## Work instruction 1
Answer these questions about the post on coding an animated hand, using only what it states:
(a) What two actions did the hand need to be able to perform?
(b) Roughly how many digit combinations does the writer estimate for opening and closing alone?
(c) What value does the y-axis go up to?
## Work instruction 2
In the post on coding an animated hand, rewrite the paragraph that begins "Time is always an issue" more briefly, keeping its main facts.
## Work instruction 3
Write the next part of the post on coding an animated hand, starting after its last sentence.

So, my task was to code a hand: one that could point and tap the index finger.

I suspect that, when large companies are given this task, they just send it over to the 3D graphics departments, whose cheerful minions happily generate a fifty thousand triangle mesh, manipulate it in cutting-edge software, then spit out some beautifully-rendered video files. Which is all well and good if you have that option.

But video files won’t cut it for me. If I’m future-proofing (like I always aim to do), then the number of video files needed would be ridiculous. The digit combinations alone must be 120 or so – and that’s just for opening and closing; still not enough to greet Mr Spock.

So: a 3D mesh. Is it doable? Well, yes, but 3D object construction is not exactly my forte, and it does seem a bit like overkill to add all those triangles for one little hand.

Hello, Hack-imation

Time is always an issue so I decided to do what I do best when faced with thorny coding problems: I cheat. Realizing that I only needed to see the back of the hand, I decided to go 2D. Yes, some of the movements are 3D, but smart animation can compensate for that.

First step: trace my hand on squared paper.

I traced the open hand, and also a a fist, and then tried to work out where the joints were. I like coding in circles, so each point of interest is a circle. I chose a scale such that I could type in ratios. The y-axis goes to 100, which is obviously 1.0f as a ratio, and makes scaling that much easier.

## Provided material
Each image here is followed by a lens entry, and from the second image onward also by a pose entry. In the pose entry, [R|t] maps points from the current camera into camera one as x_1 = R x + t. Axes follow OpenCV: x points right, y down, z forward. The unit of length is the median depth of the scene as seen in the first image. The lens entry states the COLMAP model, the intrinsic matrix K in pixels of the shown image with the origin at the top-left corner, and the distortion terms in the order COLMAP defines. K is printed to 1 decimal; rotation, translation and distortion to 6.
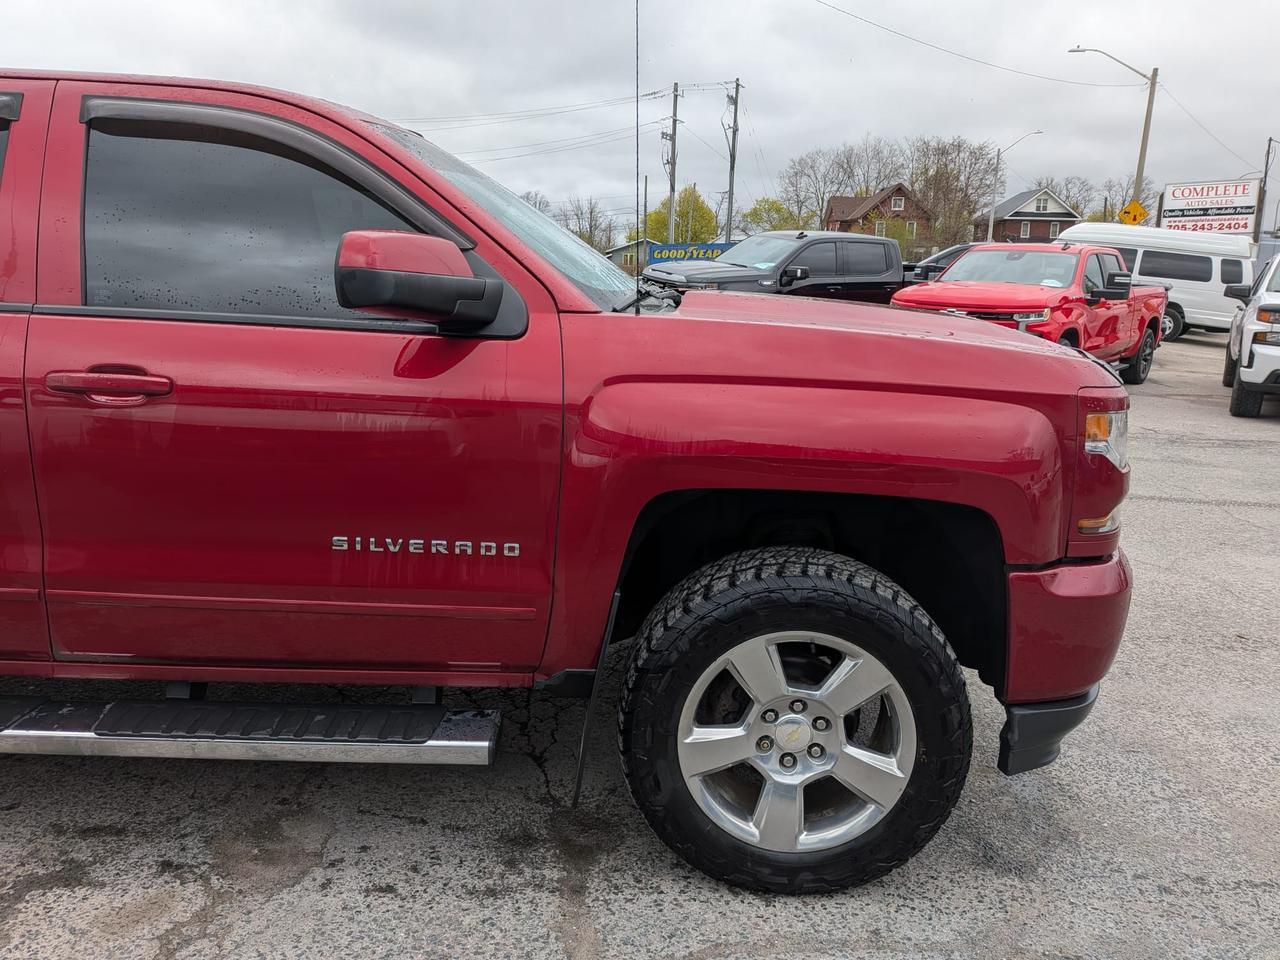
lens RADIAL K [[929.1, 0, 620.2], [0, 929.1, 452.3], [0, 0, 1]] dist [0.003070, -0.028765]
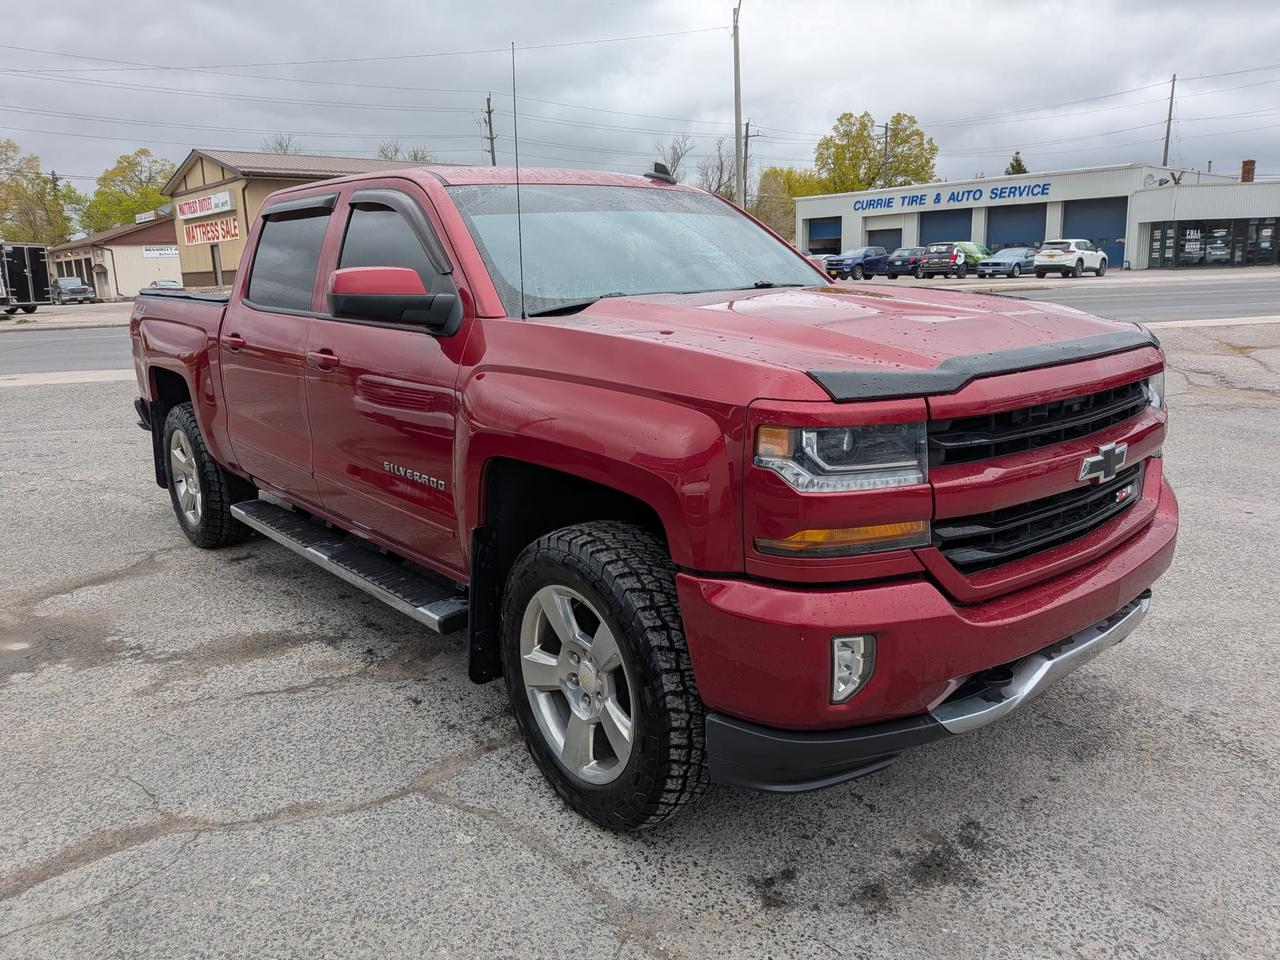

## Expected answer 1
(a) Pointing and tapping the index finger.
(b) About 120.
(c) 100, which is 1.0f as a ratio.

## Expected answer 2
Short on time, the writer took a shortcut. Only the back of the hand needed to be seen, so the hand was drawn in 2D, with smart animation making up for the movements that are 3D.

## Expected answer 3
Yes, this will be a glove, which means I don’t have to worry about drawing fingernails!

If I had had the time, I might have chosen to render the hand in Metal. But I picked plain old Quartz for convenience and expediency.

I originally wanted to do the entire outline as one shape, but quickly decided against it, due to fingers and thumb sometimes hiding behind other digits (and the palm). So I draw the thumb, then little, ring, index and middle fingers in that sequence, because that’s usually the z-order.

The main part of the hand has to be drawn twice. Once at the back, and once more without borders, to erase the lines at the base of all the fingers. This is the “hack” part of the hack-imation, along with the right-hand-side, which I decided was most easily simulated with a Bézier curve.

How to draw a finger? Well, if you can work out where the outer tangent lines meet for two circles, that’s most of the job done. After that it’s just straight lines and arcs.

I treated the thumb like a finger, with the same number of joints. Yes, the base joint is just above the wrist!

One funny thing: if (as my picture shows above) you have the wrist curve dipping down, then your hand will quickly resemble a foot with spidery finger-toes! I strongly advise to flip that smile upside-down to avoid that!

Animating in Code

The maths required for animating a finger or thumb is refreshingly simple. Each joint moves from angle A (zero) to angle B in a linear fashion. You can eyeball the end angles. Just a few cos and sin functions required.

There are one or two sticking points, for example when a fingertip passes below a knuckle. That case is simple enough to simulate from a top-down perspective, however: simply, by drawing to the knuckle and no further.

There are always the odd graphical glitches that crop up, but these can be dealt with – either cleanly or with special-case hacks.

Using as a Cursor

When the hand is finished, the next step is to use it with the cursor. This is easy enough to do with your input code in OSX. The trouble (as usual) lies with iOS: there’s still no way of working out where your finger-tip is until it presses the screen.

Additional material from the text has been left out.